People who are creating an estate plan will sometimes decide that they are going to include trusts in that plan so that they can transfer assets over to their heirs more easily. This often comes with many benefits, including easy transfer and the ability to protect both the beneficiary and assets, depending on the type of trust.
One thing that some people worry about when they are creating an estate plan is turning over a lot of money to someone who might not be ready to handle the responsibility. In these cases, the grantor can choose to set terms on how the beneficiary will receive the assets from the trust. This can be through certain milestones, such as age, graduation, marriage or having children.
In other cases, the trust’s creator might use a 5 x 5 power option. With this option, the trust beneficiary would receive $5,000 or 5 percent of the fair market value of the trust each year, whichever is greater. This doles out the money in a way that the beneficiary can still enjoy the benefits of the trust without becoming overwhelmed by sudden wealth.

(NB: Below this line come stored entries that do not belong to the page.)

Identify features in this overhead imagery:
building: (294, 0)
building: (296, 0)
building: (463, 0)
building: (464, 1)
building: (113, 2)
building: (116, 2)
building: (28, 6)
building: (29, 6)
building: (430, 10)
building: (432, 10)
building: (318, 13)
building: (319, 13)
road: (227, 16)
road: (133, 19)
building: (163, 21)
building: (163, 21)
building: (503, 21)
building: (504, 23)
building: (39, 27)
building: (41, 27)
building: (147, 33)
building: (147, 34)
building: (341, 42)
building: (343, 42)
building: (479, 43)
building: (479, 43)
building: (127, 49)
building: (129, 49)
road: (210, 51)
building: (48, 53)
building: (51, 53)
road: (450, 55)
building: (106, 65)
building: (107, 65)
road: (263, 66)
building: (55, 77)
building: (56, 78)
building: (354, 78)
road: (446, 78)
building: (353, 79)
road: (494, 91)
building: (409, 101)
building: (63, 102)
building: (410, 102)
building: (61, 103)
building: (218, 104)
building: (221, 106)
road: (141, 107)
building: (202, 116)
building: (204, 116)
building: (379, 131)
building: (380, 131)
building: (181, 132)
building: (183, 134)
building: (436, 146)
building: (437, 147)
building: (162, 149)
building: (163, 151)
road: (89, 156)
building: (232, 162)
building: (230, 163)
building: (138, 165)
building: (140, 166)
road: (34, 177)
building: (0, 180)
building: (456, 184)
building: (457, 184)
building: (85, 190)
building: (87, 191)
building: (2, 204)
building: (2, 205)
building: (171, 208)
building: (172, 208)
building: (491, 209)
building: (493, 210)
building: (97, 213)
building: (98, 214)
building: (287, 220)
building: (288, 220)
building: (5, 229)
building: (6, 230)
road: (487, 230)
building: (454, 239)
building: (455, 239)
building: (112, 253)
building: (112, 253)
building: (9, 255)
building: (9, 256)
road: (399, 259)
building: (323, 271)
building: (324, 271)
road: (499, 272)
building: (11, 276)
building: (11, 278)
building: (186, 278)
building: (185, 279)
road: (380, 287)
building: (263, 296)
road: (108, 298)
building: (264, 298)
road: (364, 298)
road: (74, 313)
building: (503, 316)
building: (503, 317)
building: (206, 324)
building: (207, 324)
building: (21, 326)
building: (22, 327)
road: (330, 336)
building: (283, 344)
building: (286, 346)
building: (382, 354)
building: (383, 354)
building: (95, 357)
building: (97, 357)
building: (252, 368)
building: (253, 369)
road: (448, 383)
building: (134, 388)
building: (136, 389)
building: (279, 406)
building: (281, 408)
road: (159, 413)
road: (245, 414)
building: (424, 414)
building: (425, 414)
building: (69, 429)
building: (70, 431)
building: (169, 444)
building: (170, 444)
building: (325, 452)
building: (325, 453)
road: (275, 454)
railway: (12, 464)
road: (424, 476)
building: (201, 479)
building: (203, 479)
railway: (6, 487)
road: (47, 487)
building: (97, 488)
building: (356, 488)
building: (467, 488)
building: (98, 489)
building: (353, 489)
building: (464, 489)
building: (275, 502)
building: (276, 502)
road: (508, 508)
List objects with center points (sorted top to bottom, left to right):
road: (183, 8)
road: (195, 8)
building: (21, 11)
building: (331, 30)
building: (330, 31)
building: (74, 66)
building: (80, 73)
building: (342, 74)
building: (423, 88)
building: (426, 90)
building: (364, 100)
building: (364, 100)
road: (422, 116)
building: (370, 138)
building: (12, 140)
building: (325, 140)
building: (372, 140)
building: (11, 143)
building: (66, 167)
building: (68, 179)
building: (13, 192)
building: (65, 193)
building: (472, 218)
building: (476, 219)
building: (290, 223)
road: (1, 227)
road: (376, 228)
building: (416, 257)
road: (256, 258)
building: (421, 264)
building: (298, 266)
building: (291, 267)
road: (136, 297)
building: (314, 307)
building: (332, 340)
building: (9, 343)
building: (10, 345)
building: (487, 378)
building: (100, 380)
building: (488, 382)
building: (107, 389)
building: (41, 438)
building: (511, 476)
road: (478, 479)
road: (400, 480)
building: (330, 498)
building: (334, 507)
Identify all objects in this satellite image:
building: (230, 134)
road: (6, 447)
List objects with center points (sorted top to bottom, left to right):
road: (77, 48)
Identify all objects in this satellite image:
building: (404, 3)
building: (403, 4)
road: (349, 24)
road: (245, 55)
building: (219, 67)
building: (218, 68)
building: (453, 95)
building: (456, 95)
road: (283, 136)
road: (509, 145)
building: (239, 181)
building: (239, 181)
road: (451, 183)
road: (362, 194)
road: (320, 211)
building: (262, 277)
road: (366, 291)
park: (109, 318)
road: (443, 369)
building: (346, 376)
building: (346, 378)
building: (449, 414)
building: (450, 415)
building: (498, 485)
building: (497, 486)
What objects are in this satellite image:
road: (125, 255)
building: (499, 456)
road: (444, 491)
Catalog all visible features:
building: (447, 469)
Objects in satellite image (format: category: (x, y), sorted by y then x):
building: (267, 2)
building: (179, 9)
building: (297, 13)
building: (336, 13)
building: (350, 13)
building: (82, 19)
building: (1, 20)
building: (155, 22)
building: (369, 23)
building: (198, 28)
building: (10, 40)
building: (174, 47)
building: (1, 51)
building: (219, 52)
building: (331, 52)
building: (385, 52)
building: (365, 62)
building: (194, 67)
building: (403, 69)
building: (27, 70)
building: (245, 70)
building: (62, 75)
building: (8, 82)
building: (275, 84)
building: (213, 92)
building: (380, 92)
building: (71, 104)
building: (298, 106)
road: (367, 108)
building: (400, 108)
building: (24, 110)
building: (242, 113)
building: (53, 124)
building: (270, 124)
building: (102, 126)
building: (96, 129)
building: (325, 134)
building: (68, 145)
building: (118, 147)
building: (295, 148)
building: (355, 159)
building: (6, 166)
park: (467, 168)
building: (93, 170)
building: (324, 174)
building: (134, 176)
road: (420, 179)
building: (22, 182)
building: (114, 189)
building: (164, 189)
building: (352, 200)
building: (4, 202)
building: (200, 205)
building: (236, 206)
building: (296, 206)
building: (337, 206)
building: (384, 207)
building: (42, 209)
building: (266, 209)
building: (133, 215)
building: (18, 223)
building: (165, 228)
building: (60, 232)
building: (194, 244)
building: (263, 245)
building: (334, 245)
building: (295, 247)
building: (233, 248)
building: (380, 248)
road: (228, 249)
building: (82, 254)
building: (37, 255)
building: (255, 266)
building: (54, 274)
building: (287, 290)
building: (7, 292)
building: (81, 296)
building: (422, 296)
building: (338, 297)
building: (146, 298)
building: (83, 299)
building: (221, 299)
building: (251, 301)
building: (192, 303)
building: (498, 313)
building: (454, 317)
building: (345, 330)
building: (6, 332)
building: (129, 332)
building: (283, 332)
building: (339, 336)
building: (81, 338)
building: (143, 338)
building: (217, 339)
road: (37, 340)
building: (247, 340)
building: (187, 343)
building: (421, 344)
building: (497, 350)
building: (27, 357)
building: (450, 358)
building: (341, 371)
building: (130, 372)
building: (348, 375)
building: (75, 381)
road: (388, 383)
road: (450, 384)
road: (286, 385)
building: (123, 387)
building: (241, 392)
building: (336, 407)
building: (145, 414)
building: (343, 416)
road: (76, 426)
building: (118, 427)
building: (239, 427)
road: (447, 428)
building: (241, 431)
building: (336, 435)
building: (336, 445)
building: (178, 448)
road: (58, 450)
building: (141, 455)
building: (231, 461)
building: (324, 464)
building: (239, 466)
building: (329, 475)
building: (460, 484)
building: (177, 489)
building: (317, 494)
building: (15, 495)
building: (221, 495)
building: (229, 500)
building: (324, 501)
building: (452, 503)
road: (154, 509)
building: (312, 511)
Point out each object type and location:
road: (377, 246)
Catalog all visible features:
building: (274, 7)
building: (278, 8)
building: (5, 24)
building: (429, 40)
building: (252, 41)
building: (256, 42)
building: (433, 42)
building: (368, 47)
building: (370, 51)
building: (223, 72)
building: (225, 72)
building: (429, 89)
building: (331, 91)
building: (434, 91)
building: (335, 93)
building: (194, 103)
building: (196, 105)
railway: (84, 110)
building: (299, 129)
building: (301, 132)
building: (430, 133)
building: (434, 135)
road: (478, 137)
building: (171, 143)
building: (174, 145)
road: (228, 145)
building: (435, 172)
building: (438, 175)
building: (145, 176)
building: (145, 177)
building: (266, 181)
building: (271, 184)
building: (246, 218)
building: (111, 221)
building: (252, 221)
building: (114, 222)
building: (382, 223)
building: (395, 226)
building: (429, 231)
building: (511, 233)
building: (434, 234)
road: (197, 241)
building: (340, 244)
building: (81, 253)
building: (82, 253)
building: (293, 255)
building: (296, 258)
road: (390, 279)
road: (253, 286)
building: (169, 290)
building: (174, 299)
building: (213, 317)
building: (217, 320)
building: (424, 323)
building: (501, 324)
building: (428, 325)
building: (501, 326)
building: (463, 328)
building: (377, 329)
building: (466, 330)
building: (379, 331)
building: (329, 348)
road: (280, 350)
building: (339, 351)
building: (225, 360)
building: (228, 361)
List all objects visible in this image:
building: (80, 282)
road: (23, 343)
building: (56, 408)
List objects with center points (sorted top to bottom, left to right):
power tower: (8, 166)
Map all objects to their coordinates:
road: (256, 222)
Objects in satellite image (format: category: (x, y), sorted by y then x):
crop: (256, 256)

Anyone who uses this particular method of disbursement should be sure that the beneficiary knows that there is a chance of negative tax implications if they don’t take the payouts each year — which is an important consideration.
Having your estate plan set up so it reflects your wishes can help you to rest assured that your loved ones will be cared for when you pass away. Take the time to review your options so that you are comfortable with your decisions for the future.